20. But wilt thou know, O vain man, that faith without works is dead?
21. Was not Abraham our father justified by works, when he had offered Isaac his son upon the altar?
22. Seest thou how faith wrought with his works, and by works was faith made perfect?
23. And the scripture was fulfilled which saith, Abraham believed God, and it was imputed unto him for righteousness: and he was called the Friend of God.
24. Ye see then how that by works a man is justified, and not by faith only. (James 2: 14-24)

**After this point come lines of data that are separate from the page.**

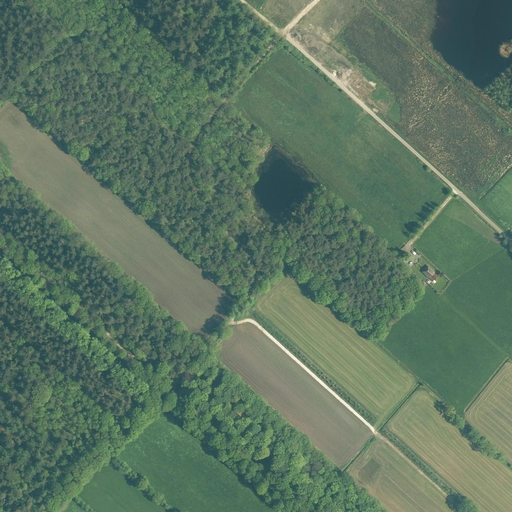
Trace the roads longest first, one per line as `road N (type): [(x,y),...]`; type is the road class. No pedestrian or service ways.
road 1 (track): [(318,0),(223,101),(190,152),(202,201),(246,253),(250,293),(178,378),(38,511)]
road 2 (unclassified): [(511,241),(287,38)]
road 3 (track): [(167,388),(0,237)]
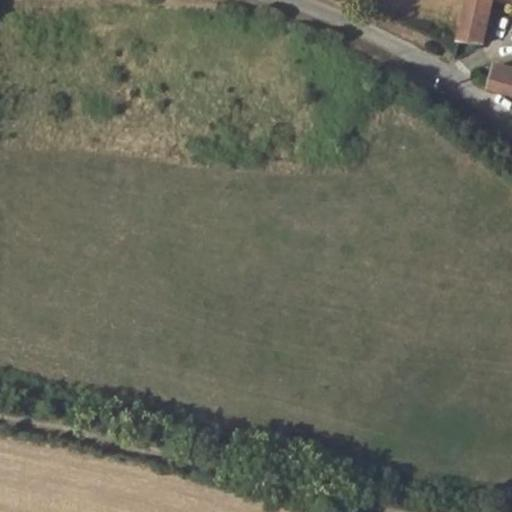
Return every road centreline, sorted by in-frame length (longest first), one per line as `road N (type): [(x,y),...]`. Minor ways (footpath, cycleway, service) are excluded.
road 1 (track): [(0,416),(268,486),(419,511)]
road 2 (unclassified): [(312,0),(438,67),(511,125)]
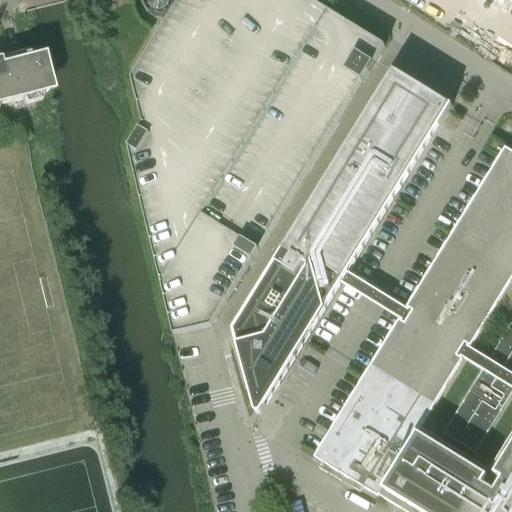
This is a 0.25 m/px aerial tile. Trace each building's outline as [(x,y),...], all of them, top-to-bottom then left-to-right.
[(203,328),(210,327),(251,260),(257,251),(310,165),(336,123),(362,82),(362,80),(371,65),(379,53),(383,46),(372,40),(370,38),(368,37),(308,0),(307,0),(182,0),(133,79),(145,126),(138,138),(130,150),(176,335),(193,331),(203,328)] [(50,88),(51,83),(46,65),(43,61),(39,58),(34,57),(1,65),(0,60),(0,106),(43,95),(47,92),(50,88)] [(261,415),(262,414),(280,385),(341,286),(349,274),(452,107),(394,71),(233,332),(245,377),(255,413),(255,414),(256,415),(257,416),(258,416),(259,416),(260,416),(261,415)] [(406,309),(412,313),(404,325),(399,322),(314,459),(378,499),(380,496),(406,511),(511,511),(511,153),(505,149),(406,309)] [(349,274),(341,286),(371,304),(399,322),(404,325),(412,313),(406,309),(378,292),(349,274)] [(283,511),(308,511),(306,502),(283,506),(283,511)]
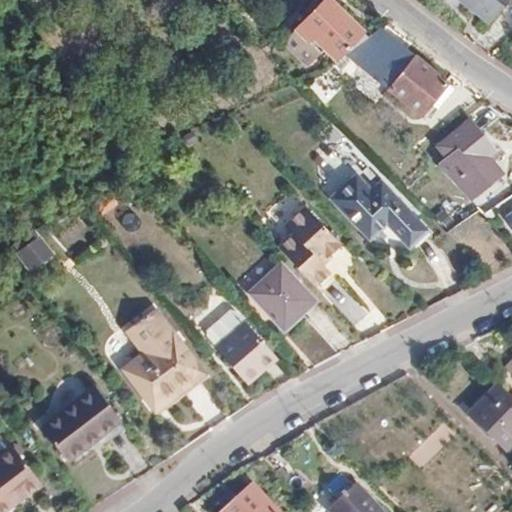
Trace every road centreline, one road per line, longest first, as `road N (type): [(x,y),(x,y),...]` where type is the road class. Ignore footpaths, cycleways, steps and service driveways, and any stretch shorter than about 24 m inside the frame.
road 1 (residential): [(511,292),(283,409),(147,511)]
road 2 (residential): [(379,0),(511,99)]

There is a relationship between actions, faith and accomplishment. Those who put in effort, who are disciplined, have an increase in faith. And those with an increase in faith have an increase in performance and success. This can be measured in grades at school, prayers said, scriptures read, or in financial success.
It was James who also wrote the scripture that inspired Joseph Smith to pray in the grove, and initiate our dispensation:

5. If any of you lack wisdom, let him ask of God, that giveth to all men liberally, and upbraideth not, and it shall be given him.
6. But let him ask in faith, nothing wavering. For he that waivereth is like a wave of the sea driven with the wind and tossed.
7. Let not that man think that he shall receive any thing of the Lord. (James 1: 5-7)

This scripture moved Joseph to act. Faith creates action. President Kimball said, “…Remember that there were no heavenly beings in Palmyra, on the Susquehanna or on Cumorah when the soul-hungry Joseph slipped quietly to the Grove, knelt in prayer on the river bank, and climbed the slopes of the sacred hill.” (Teachings of Presidents of the Church: Spencer Kimball p. 142)

Schoolwork is not the only area where Natalia demonstrates discipline and faith. She is faithful in reading her scriptures and saying her prayers. Her faith has been rewarded with a testimony of Jesus Christ and of the restoration of the gospel. Spencer Kimball also said, “In faith we plant the seed, and soon we see the miracle of the blossoming.” (ibid. p 142) Natalia has received the miracle of testimony in her life, because she was willing to plant and nurture and tend the seed.